In their recent guidelines The American Diabetes Association and the European Association for the Study of Diabetes acknowledged: clinical benefit might no longer be the primary driver of value; that the scientific evidence could only go so far; that the small variance between glucose-lowering agents, even within well-conducted trials, would be unlikely to result in any differential effect in individual patients. It concluded that a patient-centred focus was as important as clinical outcomes.

This is not new. Engaging patients in the determination of health value has been the core of the patient-centred health movement since its beginnings in 1940.

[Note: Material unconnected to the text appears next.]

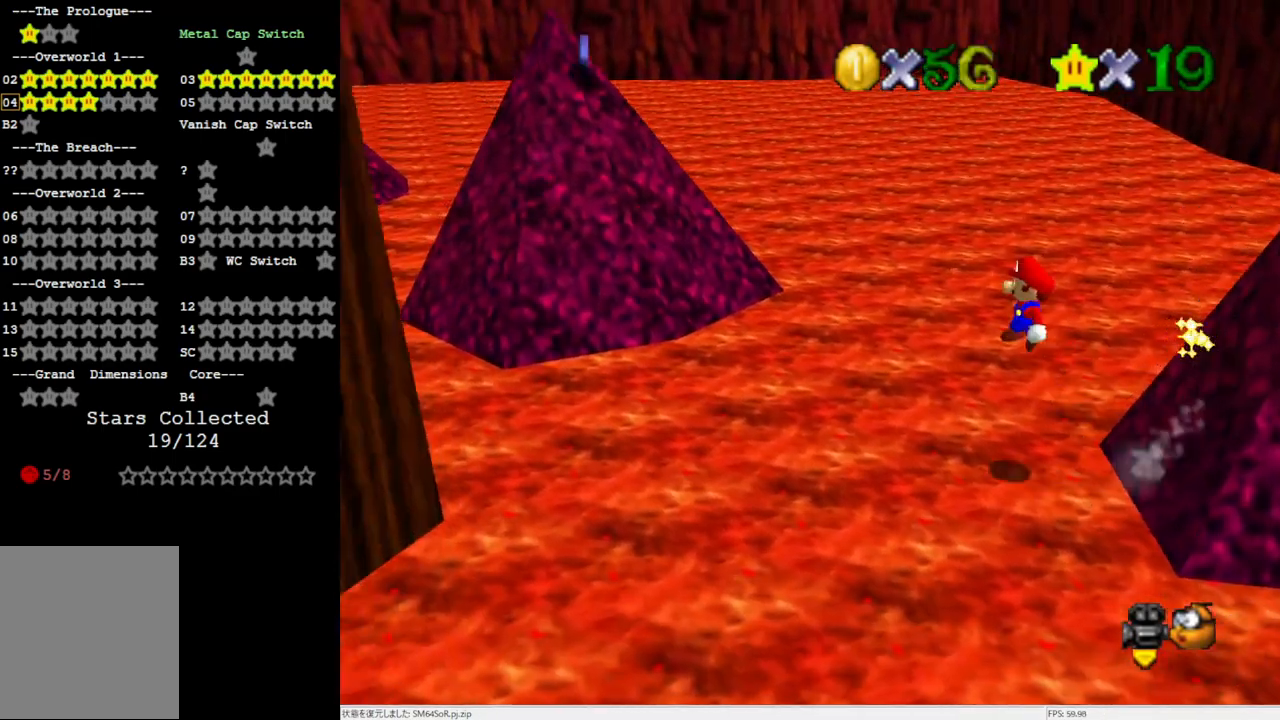
{"buttons": ["A"], "left_stick": "right", "events": [[367, "left_stick", "right"]]}
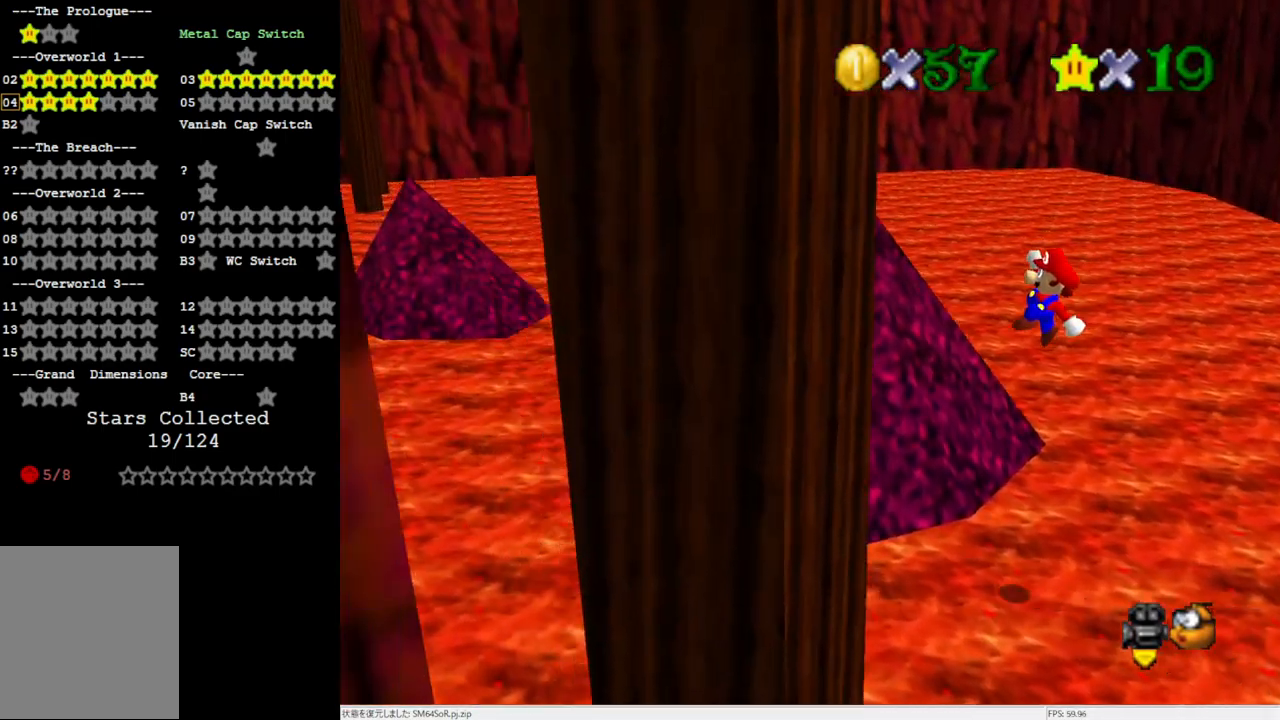
{"buttons": [], "left_stick": "up-left", "events": [[67, "B", "down"], [67, "left_stick", "up-right"], [167, "left_stick", "up"], [233, "B", "up"], [433, "A", "up"], [433, "left_stick", "up-left"]]}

But it has taken some time to see it enacted in legislation – it wasn’t until 2013 the FDA implemented its plan for incorporating patient centredness in the Prescription Drug User Fee Act.

Nevertheless, there is much evidence that patient preference may still be overridden not just by clinician led decisions. In one study, the percentage of patients who received their preferred colon cancer screening test varied from 81% for colonoscopy (more expensive, more comprehensive and more inconvenient) to 19% for flexible sigmoidoscopy (cheaper, less comprehensive and less inconvenient).

In the UK, NICE guidance in this area is evolving. Recently it has shifted from a focus on the elderly to nursing management in hospitals.

However patient centredness may still amount to no more than a euphemism for clinician led care that incorporates some patient input.

Patients are a heterogeneous group of communities. For patient centredness to take control of its most valuable commodity – itself – it will need to broaden its scope from the individual to focus on a more population based model that includes channels of care (telemedicine, electronic visits), group medicine, medication management (polypharmacy, adherence) and transitions of care (hospital to community, residential to palliative care).

In this way the work of the past 70 years can help shift the value of healthcare from the goods and the providers to the patients and their communities.